Differential Privacy: Gradient Leakage Attacks in Federated Learning Environments
Miguel Fernandez-de-Retana 1,2, Unai Zulaika 2, Rubén Sánchez-Corcuera 2, Aitor Almeida 2
Published on arXiv
2510.23931
Model Inversion Attack
OWASP ML Top 10 — ML03
Key Finding
DP-SGD significantly mitigates gradient leakage-based training data reconstruction at a moderate utility cost, while PDP-SGD maintains accuracy but fails to prevent private data reconstruction in federated learning.

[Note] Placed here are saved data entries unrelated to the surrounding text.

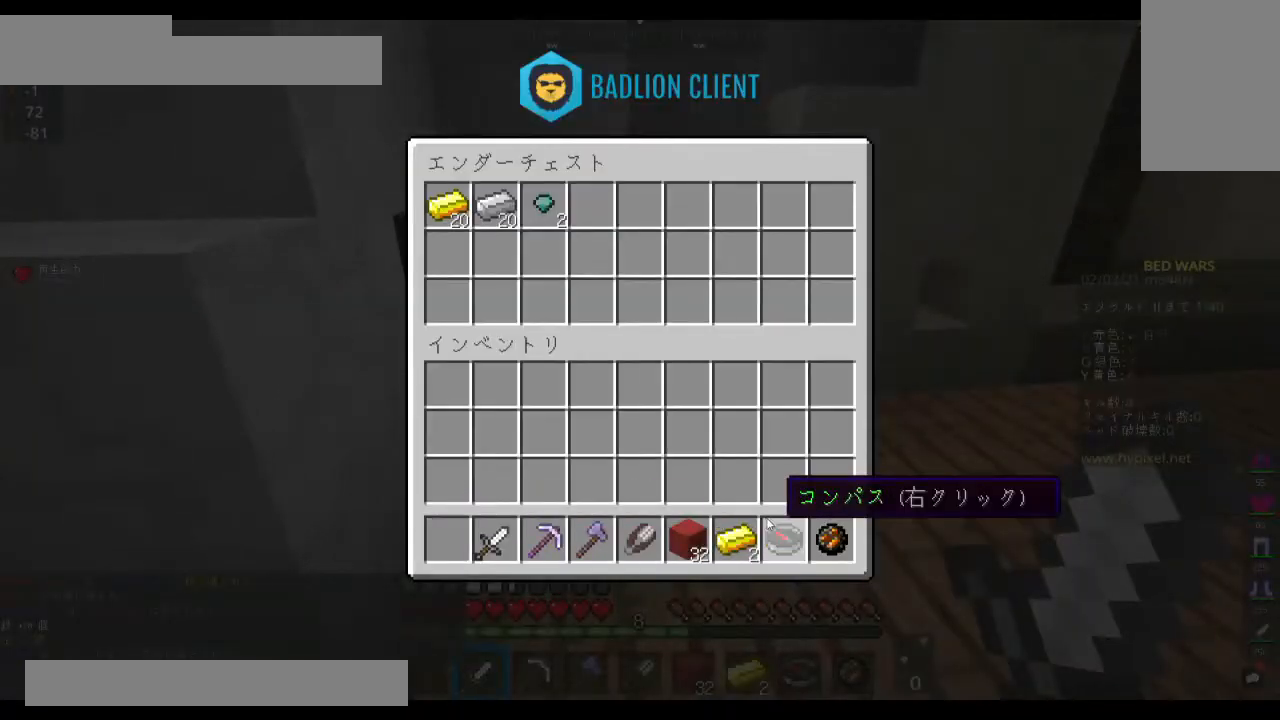
{"keys": [], "mouse": [], "events": []}
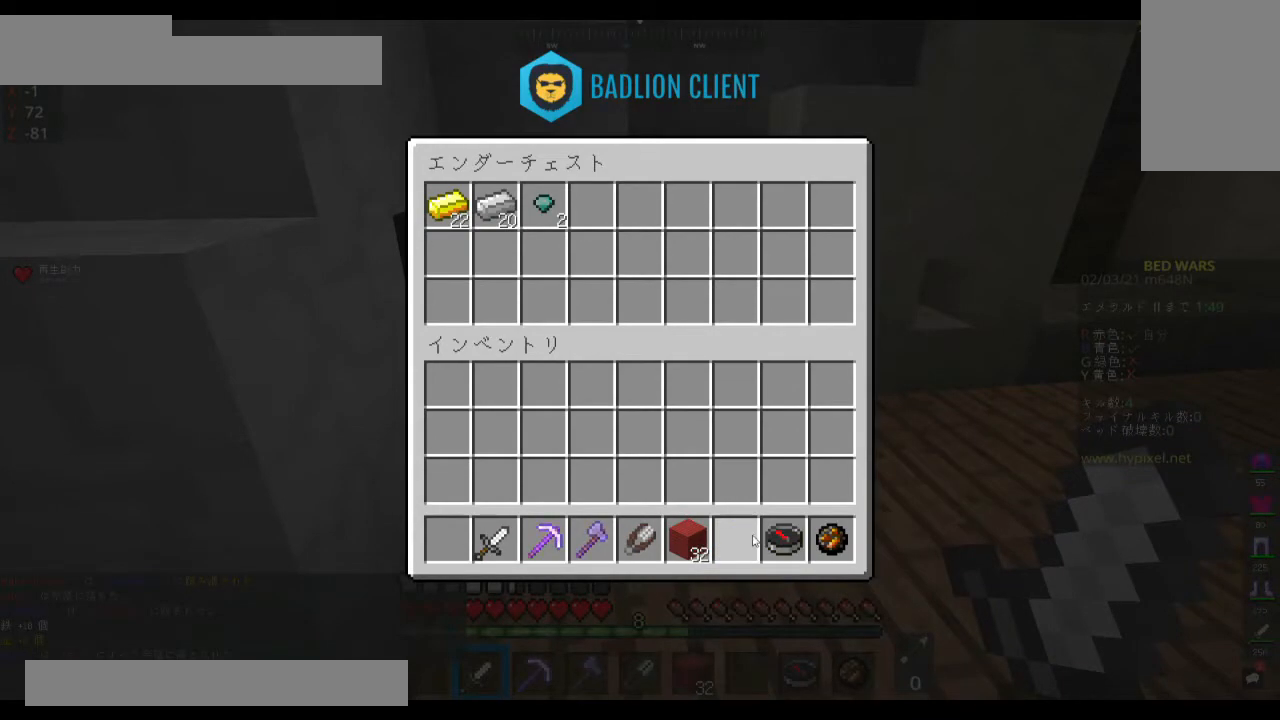
{"keys": ["space", "w"], "mouse": [], "events": [[200, "w", "down"], [300, "a", "down"], [300, "space", "down"], [500, "a", "up"]]}
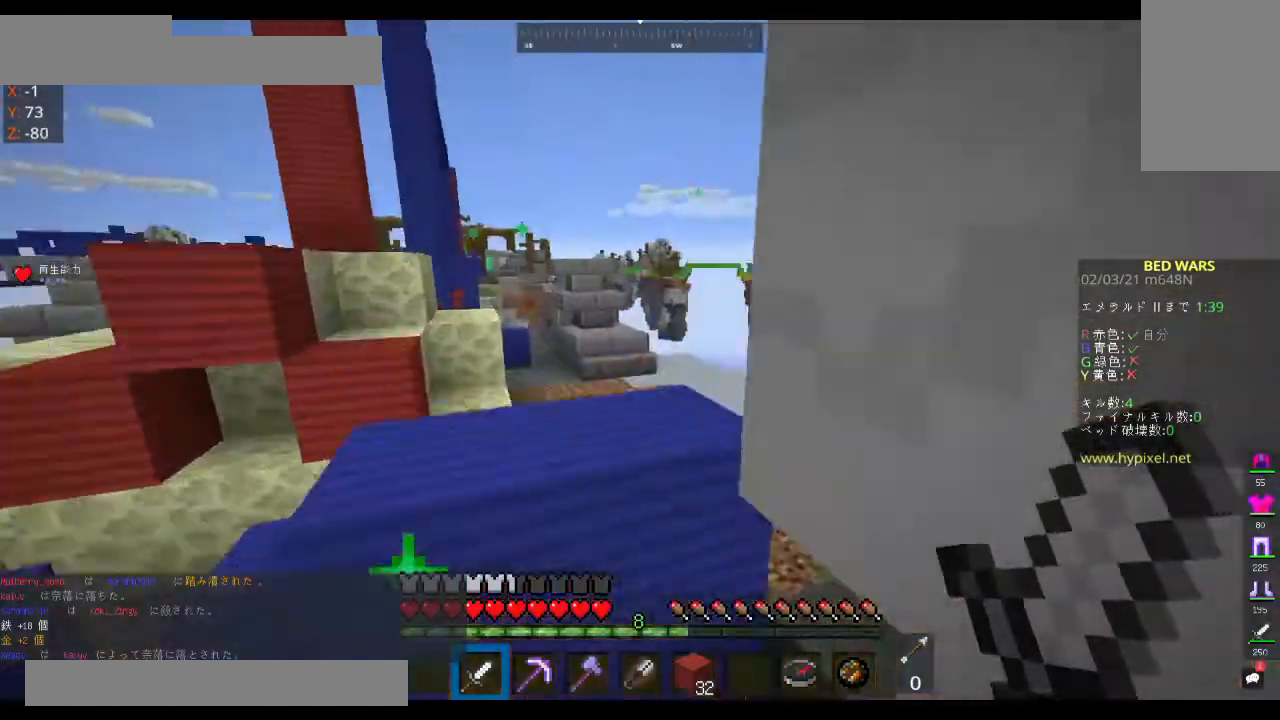
{"keys": ["space", "w"], "mouse": [], "events": []}
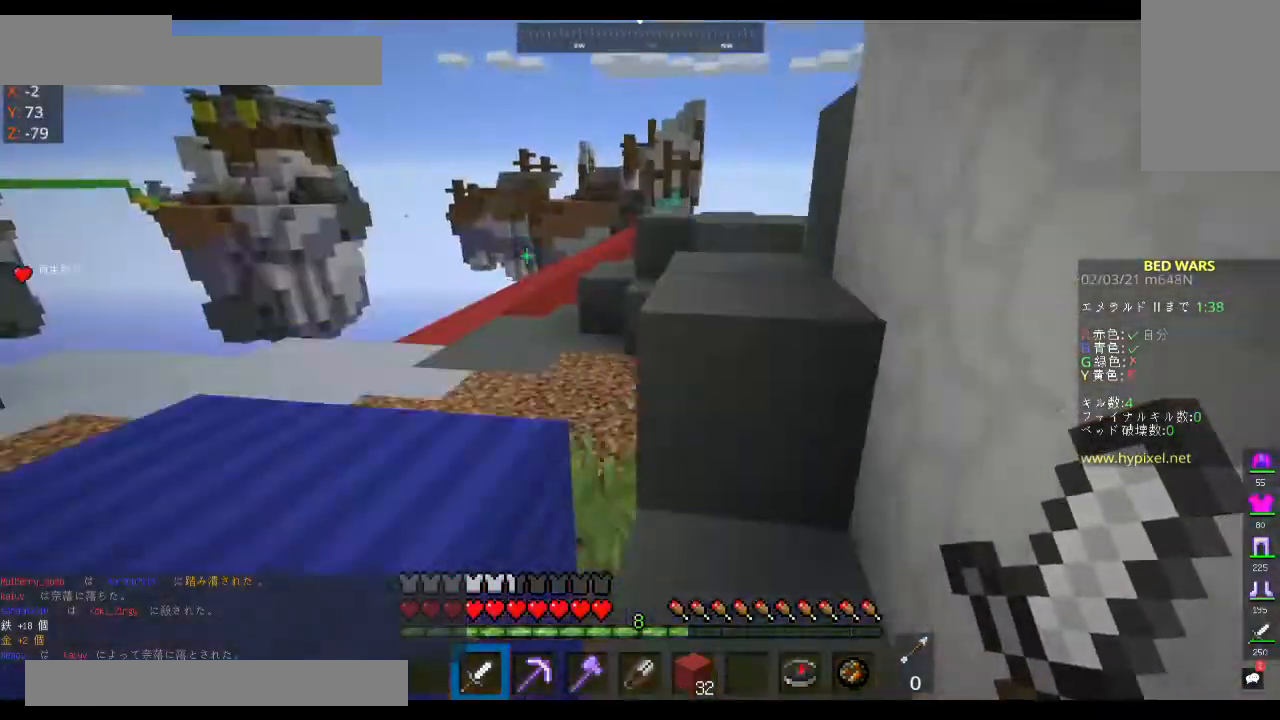
{"keys": ["space", "w"], "mouse": [], "events": []}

Federated Learning (FL) allows for the training of Machine Learning models in a collaborative manner without the need to share sensitive data. However, it remains vulnerable to Gradient Leakage Attacks (GLAs), which can reveal private information from the shared model updates. In this work, we investigate the effectiveness of Differential Privacy (DP) mechanisms - specifically, DP-SGD and a variant based on explicit regularization (PDP-SGD) - as defenses against GLAs. To this end, we evaluate the performance of several computer vision models trained under varying privacy levels on a simple classification task, and then analyze the quality of private data reconstructions obtained from the intercepted gradients in a simulated FL environment. Our results demonstrate that DP-SGD significantly mitigates the risk of gradient leakage attacks, albeit with a moderate trade-off in model utility. In contrast, PDP-SGD maintains strong classification performance but proves ineffective as a practical defense against reconstruction attacks. These findings highlight the importance of empirically evaluating privacy mechanisms beyond their theoretical guarantees, particularly in distributed learning scenarios where information leakage may represent an unassumable critical threat to data security and privacy.
Key Contributions
- Empirical evaluation of DP-SGD and PDP-SGD as defenses against gradient leakage attacks in a simulated federated learning environment
- Demonstrates DP-SGD significantly mitigates private data reconstruction risk at a moderate classification accuracy cost
- Shows PDP-SGD preserves model utility but is ineffective as a practical defense against gradient inversion reconstruction
🛡️ Threat Analysis
The core threat is gradient leakage: an adversary intercepts FL gradient updates and reconstructs participants' private training data. The paper simulates this reconstruction attack and evaluates DP-SGD and PDP-SGD specifically as defenses against it — passing the 'adversary test' for ML03 with a concrete data reconstruction threat model.